Required work - The line containing "Auf Google News folgen" marks the end, so write out exactly every line from the top of the entries below through that one.

Supplied records -

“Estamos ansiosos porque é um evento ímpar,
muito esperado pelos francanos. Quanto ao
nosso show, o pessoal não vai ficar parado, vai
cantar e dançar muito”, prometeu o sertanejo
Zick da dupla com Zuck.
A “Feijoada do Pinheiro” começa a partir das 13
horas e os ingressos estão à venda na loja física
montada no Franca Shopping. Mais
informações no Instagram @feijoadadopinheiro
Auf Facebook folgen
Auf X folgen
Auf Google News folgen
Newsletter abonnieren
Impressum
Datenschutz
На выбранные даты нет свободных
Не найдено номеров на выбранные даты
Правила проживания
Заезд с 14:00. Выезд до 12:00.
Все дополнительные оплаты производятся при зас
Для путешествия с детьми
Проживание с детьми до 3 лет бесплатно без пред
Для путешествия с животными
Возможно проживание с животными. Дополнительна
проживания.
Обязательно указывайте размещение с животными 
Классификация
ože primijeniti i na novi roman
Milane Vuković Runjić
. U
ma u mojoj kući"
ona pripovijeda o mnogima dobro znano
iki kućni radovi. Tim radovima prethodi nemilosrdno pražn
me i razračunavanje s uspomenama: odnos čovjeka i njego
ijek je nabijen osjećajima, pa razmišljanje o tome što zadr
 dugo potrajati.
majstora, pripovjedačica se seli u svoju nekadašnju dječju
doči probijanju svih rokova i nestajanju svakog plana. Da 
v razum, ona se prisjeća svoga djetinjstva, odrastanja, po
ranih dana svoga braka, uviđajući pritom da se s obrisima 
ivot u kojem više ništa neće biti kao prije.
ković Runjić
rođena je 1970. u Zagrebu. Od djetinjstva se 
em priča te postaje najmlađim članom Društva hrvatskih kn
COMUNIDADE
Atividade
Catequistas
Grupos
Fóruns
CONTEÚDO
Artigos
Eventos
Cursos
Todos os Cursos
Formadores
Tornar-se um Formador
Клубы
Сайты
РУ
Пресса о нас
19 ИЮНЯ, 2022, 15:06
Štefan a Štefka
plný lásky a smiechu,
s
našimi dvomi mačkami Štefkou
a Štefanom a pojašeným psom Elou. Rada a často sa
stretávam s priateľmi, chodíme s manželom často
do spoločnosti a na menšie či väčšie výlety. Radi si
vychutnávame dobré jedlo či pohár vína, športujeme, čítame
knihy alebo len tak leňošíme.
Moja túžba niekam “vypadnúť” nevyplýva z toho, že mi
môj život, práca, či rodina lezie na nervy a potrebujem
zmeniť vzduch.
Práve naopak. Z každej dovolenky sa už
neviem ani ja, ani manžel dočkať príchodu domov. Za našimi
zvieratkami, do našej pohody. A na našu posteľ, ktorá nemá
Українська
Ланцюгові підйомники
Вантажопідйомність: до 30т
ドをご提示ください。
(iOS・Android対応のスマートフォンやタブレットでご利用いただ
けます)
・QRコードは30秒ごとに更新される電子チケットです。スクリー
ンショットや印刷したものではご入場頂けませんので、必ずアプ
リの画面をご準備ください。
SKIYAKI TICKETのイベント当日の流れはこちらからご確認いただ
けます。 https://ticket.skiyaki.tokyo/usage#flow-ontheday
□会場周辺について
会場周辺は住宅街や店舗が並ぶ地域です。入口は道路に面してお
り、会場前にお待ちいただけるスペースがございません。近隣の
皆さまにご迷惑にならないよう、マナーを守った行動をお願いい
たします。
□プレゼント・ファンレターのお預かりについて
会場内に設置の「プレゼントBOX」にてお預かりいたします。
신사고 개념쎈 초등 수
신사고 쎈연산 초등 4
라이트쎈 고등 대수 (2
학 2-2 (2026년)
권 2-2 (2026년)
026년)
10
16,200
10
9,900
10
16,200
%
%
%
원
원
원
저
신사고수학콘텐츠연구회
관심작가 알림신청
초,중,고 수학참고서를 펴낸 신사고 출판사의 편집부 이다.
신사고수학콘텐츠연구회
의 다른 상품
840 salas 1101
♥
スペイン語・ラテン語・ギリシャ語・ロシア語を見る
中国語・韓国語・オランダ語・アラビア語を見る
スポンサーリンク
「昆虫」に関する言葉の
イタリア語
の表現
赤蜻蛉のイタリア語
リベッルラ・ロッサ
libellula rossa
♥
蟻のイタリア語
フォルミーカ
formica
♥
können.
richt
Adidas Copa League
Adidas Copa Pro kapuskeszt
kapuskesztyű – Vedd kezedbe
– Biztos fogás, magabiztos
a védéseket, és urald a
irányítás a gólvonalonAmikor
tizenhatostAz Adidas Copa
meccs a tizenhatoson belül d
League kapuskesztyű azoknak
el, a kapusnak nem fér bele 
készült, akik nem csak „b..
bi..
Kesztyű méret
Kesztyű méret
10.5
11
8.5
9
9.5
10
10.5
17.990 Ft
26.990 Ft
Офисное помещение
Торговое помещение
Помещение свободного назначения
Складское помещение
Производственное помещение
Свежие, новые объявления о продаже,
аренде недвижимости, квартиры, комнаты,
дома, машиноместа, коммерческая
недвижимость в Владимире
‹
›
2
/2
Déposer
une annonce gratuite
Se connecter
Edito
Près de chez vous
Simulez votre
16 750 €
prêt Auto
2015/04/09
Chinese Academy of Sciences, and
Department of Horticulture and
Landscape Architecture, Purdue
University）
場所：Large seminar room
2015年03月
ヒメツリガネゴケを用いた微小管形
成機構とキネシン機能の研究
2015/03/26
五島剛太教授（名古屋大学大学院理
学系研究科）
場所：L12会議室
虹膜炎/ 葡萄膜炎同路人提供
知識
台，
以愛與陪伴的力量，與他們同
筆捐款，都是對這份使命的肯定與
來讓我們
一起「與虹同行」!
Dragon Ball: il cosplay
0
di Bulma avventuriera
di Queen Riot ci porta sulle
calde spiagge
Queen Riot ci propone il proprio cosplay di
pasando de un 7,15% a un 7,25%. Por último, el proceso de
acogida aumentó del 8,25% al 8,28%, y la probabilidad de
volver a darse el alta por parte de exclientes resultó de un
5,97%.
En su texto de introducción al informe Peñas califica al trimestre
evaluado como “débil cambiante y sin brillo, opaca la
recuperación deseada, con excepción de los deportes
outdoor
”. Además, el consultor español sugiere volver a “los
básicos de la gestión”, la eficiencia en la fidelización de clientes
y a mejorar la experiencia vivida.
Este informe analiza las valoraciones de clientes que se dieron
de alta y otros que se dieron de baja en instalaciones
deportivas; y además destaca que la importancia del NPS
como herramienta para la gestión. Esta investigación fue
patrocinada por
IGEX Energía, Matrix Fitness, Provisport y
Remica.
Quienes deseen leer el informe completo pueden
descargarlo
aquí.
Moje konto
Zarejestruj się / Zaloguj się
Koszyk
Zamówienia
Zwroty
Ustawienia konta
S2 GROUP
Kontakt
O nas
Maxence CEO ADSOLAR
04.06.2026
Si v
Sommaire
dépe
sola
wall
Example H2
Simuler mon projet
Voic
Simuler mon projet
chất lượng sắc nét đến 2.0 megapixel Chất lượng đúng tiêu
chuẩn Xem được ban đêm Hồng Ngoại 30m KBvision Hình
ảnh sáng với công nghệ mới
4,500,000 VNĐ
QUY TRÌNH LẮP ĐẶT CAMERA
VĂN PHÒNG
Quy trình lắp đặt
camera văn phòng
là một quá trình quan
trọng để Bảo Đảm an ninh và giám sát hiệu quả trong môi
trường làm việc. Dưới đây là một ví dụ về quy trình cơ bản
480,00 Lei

Task solution -
“Estamos ansiosos porque é um evento ímpar,
muito esperado pelos francanos. Quanto ao
nosso show, o pessoal não vai ficar parado, vai
cantar e dançar muito”, prometeu o sertanejo
Zick da dupla com Zuck.
A “Feijoada do Pinheiro” começa a partir das 13
horas e os ingressos estão à venda na loja física
montada no Franca Shopping. Mais
informações no Instagram @feijoadadopinheiro
Auf Facebook folgen
Auf X folgen
Auf Google News folgen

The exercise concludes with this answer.